- [What the task requires] Repeat, line for line and without any change, the text accompanying every one of the entries below, omitting the pictures from your answer.

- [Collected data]
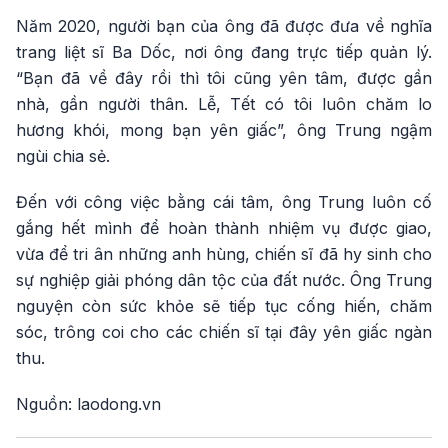
Năm 2020, người bạn của ông đã được đưa về nghĩa
trang liệt sĩ Ba Dốc, nơi ông đang trực tiếp quản lý.
“Bạn đã về đây rồi thì tôi cũng yên tâm, được gần
nhà, gần người thân. Lễ, Tết có tôi luôn chăm lo
hương khói, mong bạn yên giấc”, ông Trung ngậm
ngùi chia sẻ.
Đến với công việc bằng cái tâm, ông Trung luôn cố
gắng hết mình để hoàn thành nhiệm vụ được giao,
vừa để tri ân những anh hùng, chiến sĩ đã hy sinh cho
sự nghiệp giải phóng dân tộc của đất nước. Ông Trung
nguyện còn sức khỏe sẽ tiếp tục cống hiến, chăm
sóc, trông coi cho các chiến sĩ tại đây yên giấc ngàn
thu.
Nguồn: laodong.vn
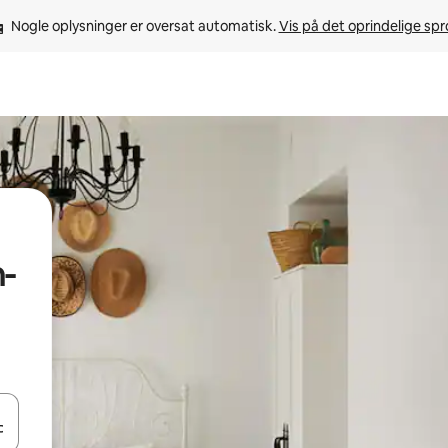
Nogle oplysninger er oversat automatisk. 
Vis på det oprindelige sp
-
 med piletasterne op og ned eller se mere ved at trykke eller stryge.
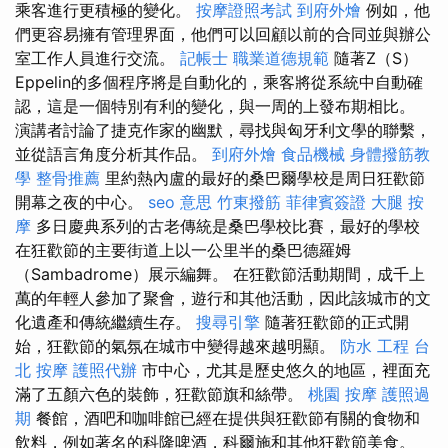
乘客進行更積極的變化。
按摩證照考試
到府外燴
例如，他
們更容易擁有管理界面，他們可以回顧以前的合同並與辦公
室工作人員進行交流。
記帳士 職業道德規範
隨著Z（S）
Eppelin的多個程序將是自動化的，乘客將從系統中自動確
認，這是一個特別有利的變化，與一周的上發布期相比。
演講者討論了捷克作家的幽默，尋找與匈牙利文學的聯繫，
並從語言角度分析其作品。
到府外燴
食品機械
身體撥筋教
學
整骨推薦
里約熱內盧的最好的桑巴爾學校是周日狂歡節
開幕之夜的中心。
seo 意思
竹東撥筋
菲律賓簽證
大腿 按
摩
多日慶典系列的古老傳統是桑巴學校比賽，最好的學校
在狂歡節的主要街道上以一公里半的桑巴德羅姆
（Sambadrome）展示編舞。 在狂歡節活動期間，成千上
萬的年輕人參加了聚會，遊行和其他活動，因此該城市的文
化遺產和傳統繼續生存。
搜尋引擎
隨著狂歡節的正式開
始，狂​​歡節的氣氛在城市中變得越來越明顯。
防水 工程
台
北 按摩
護照代辦
市中心，尤其是歷史悠久的地區，裡面充
滿了五顏六色的裝飾，狂歡節旗和絲帶。
桃園 按摩
護照過
期
餐館，酒吧和咖啡館已經在提供與狂歡節有關的食物和
飲料，例如著名的科隆啤酒，科爾施和其他狂歡節美食。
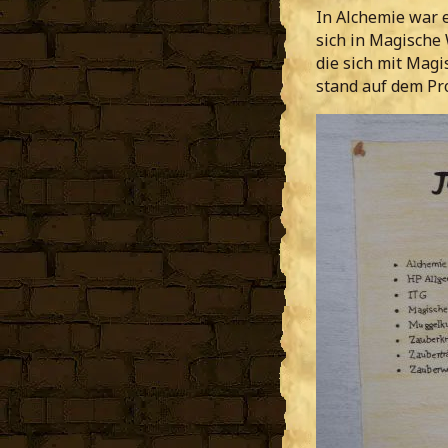
In Alchemie war 
sich in Magische
die sich mit Magi
stand auf dem P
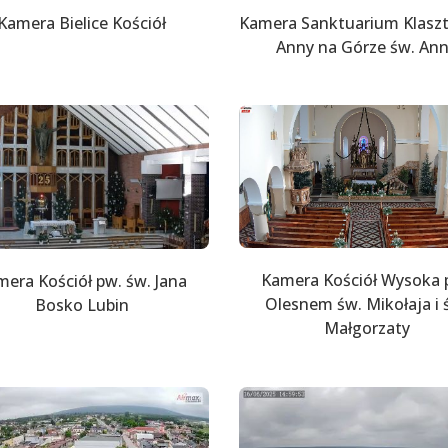
Kamera Bielice Kościół
Kamera Sanktuarium Klaszt
Anny na Górze św. An
Kamera Kościół Wysoka 
era Kościół pw. św. Jana
Olesnem św. Mikołaja i 
Bosko Lubin
Małgorzaty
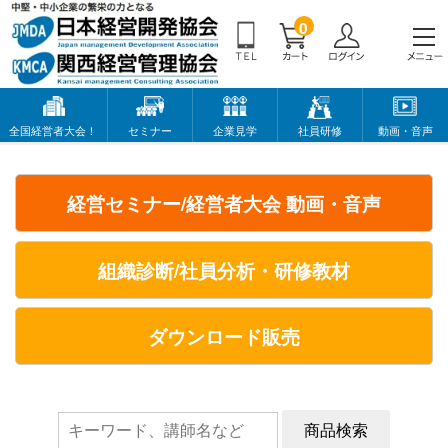
0
全国経営者大会！
セミナー
企業見学
社員研修
動画・音声
経営セミナー/経営者大会 動画・音声
組織診断/社員分析・研修教材
ダウンロード販売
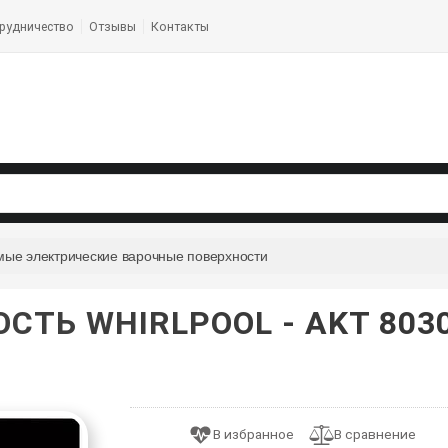
рудничество
Отзывы
Контакты
мые электрические варочные поверхности
СТЬ WHIRLPOOL - AKT 803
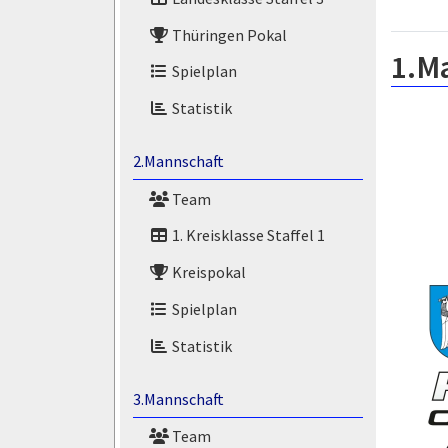
Thüringen Pokal
1.M
Spielplan
Statistik
2.Mannschaft
Team
1. Kreisklasse Staffel 1
Kreispokal
Spielplan
Statistik
3.Mannschaft
Team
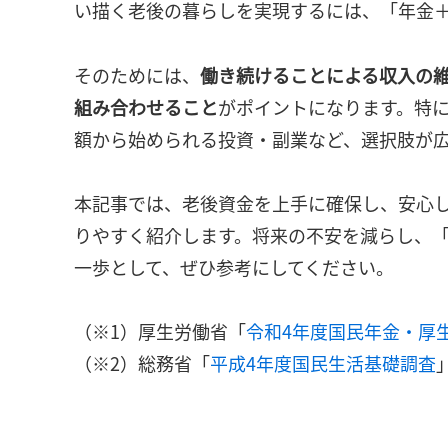
い描く老後の暮らしを実現するには、「年金＋
そのためには、
働き続けることによる収入の
組み合わせること
がポイントになります。特
額から始められる投資・副業など、選択肢が
本記事では、老後資金を上手に確保し、安心
りやすく紹介します。将来の不安を減らし、
一歩として、ぜひ参考にしてください。
（※1）厚生労働省「
令和4年度国民年金・厚
（※2）総務省「
平成4年度国民生活基礎調査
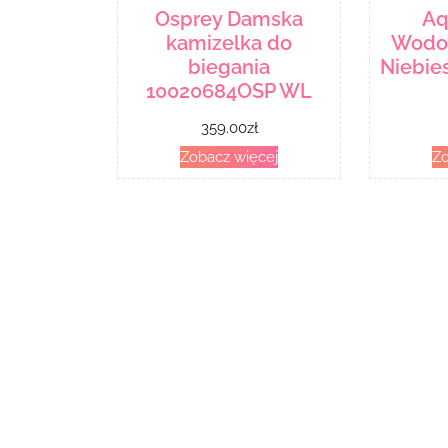
Osprey Damska
Aq
kamizelka do
Wodoo
biegania
Niebie
10020684OSP WL
359.00
zł
Zobacz więcej
Zo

- [Output of the exercise]
Năm 2020, người bạn của ông đã được đưa về nghĩa
trang liệt sĩ Ba Dốc, nơi ông đang trực tiếp quản lý.
“Bạn đã về đây rồi thì tôi cũng yên tâm, được gần
nhà, gần người thân. Lễ, Tết có tôi luôn chăm lo
hương khói, mong bạn yên giấc”, ông Trung ngậm
ngùi chia sẻ.
Đến với công việc bằng cái tâm, ông Trung luôn cố
gắng hết mình để hoàn thành nhiệm vụ được giao,
vừa để tri ân những anh hùng, chiến sĩ đã hy sinh cho
sự nghiệp giải phóng dân tộc của đất nước. Ông Trung
nguyện còn sức khỏe sẽ tiếp tục cống hiến, chăm
sóc, trông coi cho các chiến sĩ tại đây yên giấc ngàn
thu.
Nguồn: laodong.vn
Nogle oplysninger er oversat automatisk. 
Vis på det oprindelige sp
-
 med piletasterne op og ned eller se mere ved at trykke eller stryge.
乘客進行更積極的變化。
按摩證照考試
到府外燴
例如，他
們更容易擁有管理界面，他們可以回顧以前的合同並與辦公
室工作人員進行交流。
記帳士 職業道德規範
隨著Z（S）
Eppelin的多個程序將是自動化的，乘客將從系統中自動確
認，這是一個特別有利的變化，與一周的上發布期相比。
演講者討論了捷克作家的幽默，尋找與匈牙利文學的聯繫，
並從語言角度分析其作品。
到府外燴
食品機械
身體撥筋教
學
整骨推薦
里約熱內盧的最好的桑巴爾學校是周日狂歡節
開幕之夜的中心。
seo 意思
竹東撥筋
菲律賓簽證
大腿 按
摩
多日慶典系列的古老傳統是桑巴學校比賽，最好的學校
在狂歡節的主要街道上以一公里半的桑巴德羅姆
（Sambadrome）展示編舞。 在狂歡節活動期間，成千上
萬的年輕人參加了聚會，遊行和其他活動，因此該城市的文
化遺產和傳統繼續生存。
搜尋引擎
隨著狂歡節的正式開
始，狂​​歡節的氣氛在城市中變得越來越明顯。
防水 工程
台
北 按摩
護照代辦
市中心，尤其是歷史悠久的地區，裡面充
滿了五顏六色的裝飾，狂歡節旗和絲帶。
桃園 按摩
護照過
期
餐館，酒吧和咖啡館已經在提供與狂歡節有關的食物和
飲料，例如著名的科隆啤酒，科爾施和其他狂歡節美食。
In Alchemie war 
sich in Magische
die sich mit Magi
stand auf dem P
Kamera Bielice Kościół
Kamera Sanktuarium Klaszt
Anny na Górze św. An
Kamera Kościół Wysoka 
era Kościół pw. św. Jana
Olesnem św. Mikołaja i 
Bosko Lubin
Małgorzaty
0
全国経営者大会！
セミナー
企業見学
社員研修
動画・音声
経営セミナー/経営者大会 動画・音声
組織診断/社員分析・研修教材
ダウンロード販売
рудничество
Отзывы
Контакты
мые электрические варочные поверхности
СТЬ WHIRLPOOL - AKT 803
Thüringen Pokal
1.M
Spielplan
Statistik
2.Mannschaft
Team
1. Kreisklasse Staffel 1
Kreispokal
Spielplan
Statistik
3.Mannschaft
Team
い描く老後の暮らしを実現するには、「年金＋
そのためには、
働き続けることによる収入の
組み合わせること
がポイントになります。特
額から始められる投資・副業など、選択肢が
本記事では、老後資金を上手に確保し、安心
りやすく紹介します。将来の不安を減らし、
一歩として、ぜひ参考にしてください。
（※1）厚生労働省「
令和4年度国民年金・厚
（※2）総務省「
平成4年度国民生活基礎調査
Osprey Damska
Aq
kamizelka do
Wodoo
biegania
Niebie
10020684OSP WL
359.00
zł
Zobacz więcej
Zo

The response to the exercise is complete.